Reproduce, exactly and in full, the lines from the one with "122 194 6.31" through the one with "405 365 158" in the data below; drop pictures.

+ + + + + + +

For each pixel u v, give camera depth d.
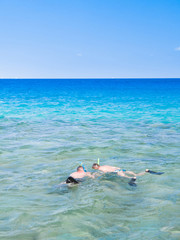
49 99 36.38
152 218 5.11
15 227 4.80
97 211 5.41
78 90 62.44
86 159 9.27
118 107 26.30
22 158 9.34
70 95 44.81
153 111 23.16
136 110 23.89
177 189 6.62
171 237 4.43
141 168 8.30
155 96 41.50
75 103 30.44
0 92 54.38
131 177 7.48
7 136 12.94
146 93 49.38
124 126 15.95
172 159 9.24
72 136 13.04
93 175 7.52
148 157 9.51
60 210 5.45
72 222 4.97
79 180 7.15
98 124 16.69
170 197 6.12
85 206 5.63
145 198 6.07
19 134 13.47
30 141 11.92
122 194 6.31
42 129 14.94
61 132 14.05
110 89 66.69
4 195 6.23
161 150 10.43
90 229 4.72
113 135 13.28
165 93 48.91
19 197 6.12
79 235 4.53
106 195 6.23
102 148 10.70
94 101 33.12
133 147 10.88
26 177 7.48
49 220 5.04
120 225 4.86
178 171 7.99
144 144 11.38
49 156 9.60
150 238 4.40
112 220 5.04
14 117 19.58
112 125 16.31
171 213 5.31
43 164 8.70
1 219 5.09
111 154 9.90
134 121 17.88
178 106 26.95
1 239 4.39
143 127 15.56
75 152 10.15
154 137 12.78
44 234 4.55
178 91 55.34
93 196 6.18
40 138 12.53
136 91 56.75
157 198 6.06
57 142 11.75
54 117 19.72
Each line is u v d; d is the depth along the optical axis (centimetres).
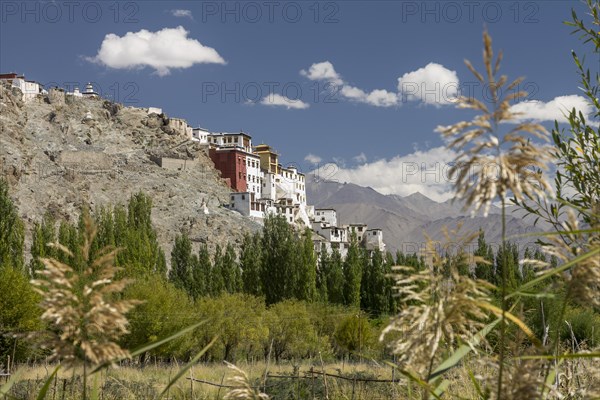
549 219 247
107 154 14262
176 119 16625
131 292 3384
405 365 158
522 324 159
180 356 3628
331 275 6862
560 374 210
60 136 14625
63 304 134
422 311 150
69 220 11500
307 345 4075
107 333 138
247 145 16762
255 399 179
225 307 4078
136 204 7988
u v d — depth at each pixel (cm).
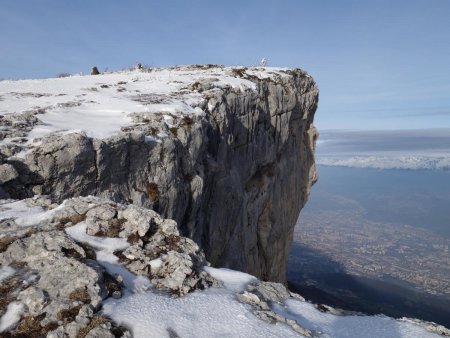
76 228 1165
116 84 3616
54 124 2038
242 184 3791
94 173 1816
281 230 5134
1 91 3045
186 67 5441
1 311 809
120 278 980
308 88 5206
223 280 1141
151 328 823
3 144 1650
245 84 3844
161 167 2145
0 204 1372
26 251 1005
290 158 5100
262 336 858
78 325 789
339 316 1088
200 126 2548
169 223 1266
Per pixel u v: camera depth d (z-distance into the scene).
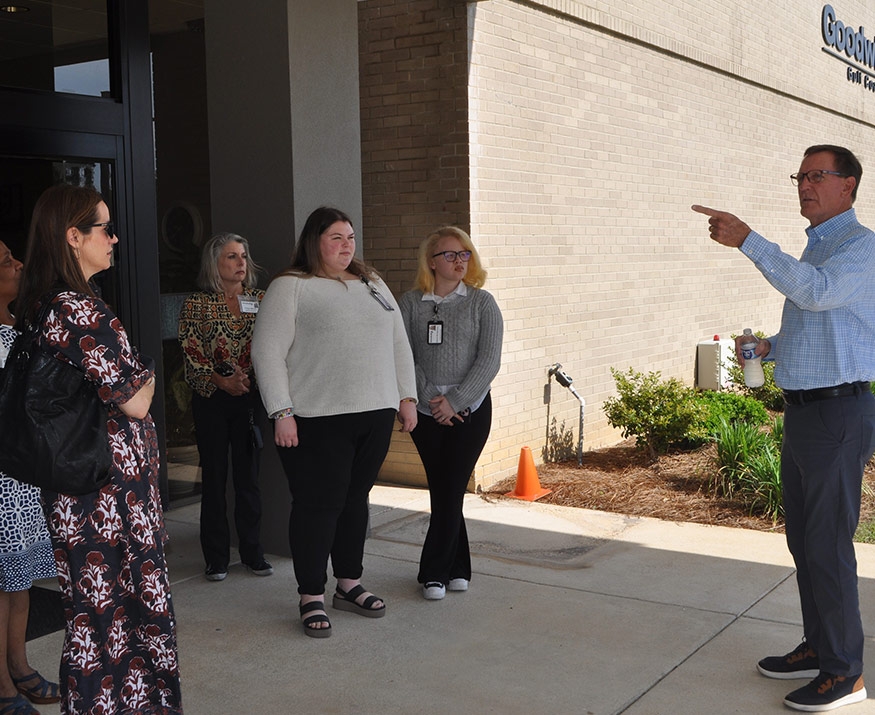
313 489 4.46
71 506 3.03
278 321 4.38
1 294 3.74
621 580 5.21
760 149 12.02
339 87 5.62
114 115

+ + + + + + +

→ Task response:
122 194 6.31
42 129 14.94
61 132 14.05
110 89 66.69
4 195 6.23
161 150 10.43
90 229 4.72
113 135 13.28
165 93 48.91
19 197 6.12
79 235 4.53
106 195 6.23
102 148 10.70
94 101 33.12
133 147 10.88
26 177 7.48
49 220 5.04
120 225 4.86
178 171 7.99
144 144 11.38
49 156 9.60
150 238 4.40
112 220 5.04
14 117 19.58
112 125 16.31
171 213 5.31
43 164 8.70
1 219 5.09
111 154 9.90
134 121 17.88
178 106 26.95
1 239 4.39
143 127 15.56
75 152 10.15
154 137 12.78
44 234 4.55
178 91 55.34
93 196 6.18
40 138 12.53
136 91 56.75
157 198 6.06
57 142 11.75
54 117 19.72
Each line is u v d; d is the depth along the optical axis (centimetres).
549 219 247
107 154 14262
176 119 16625
131 292 3384
405 365 158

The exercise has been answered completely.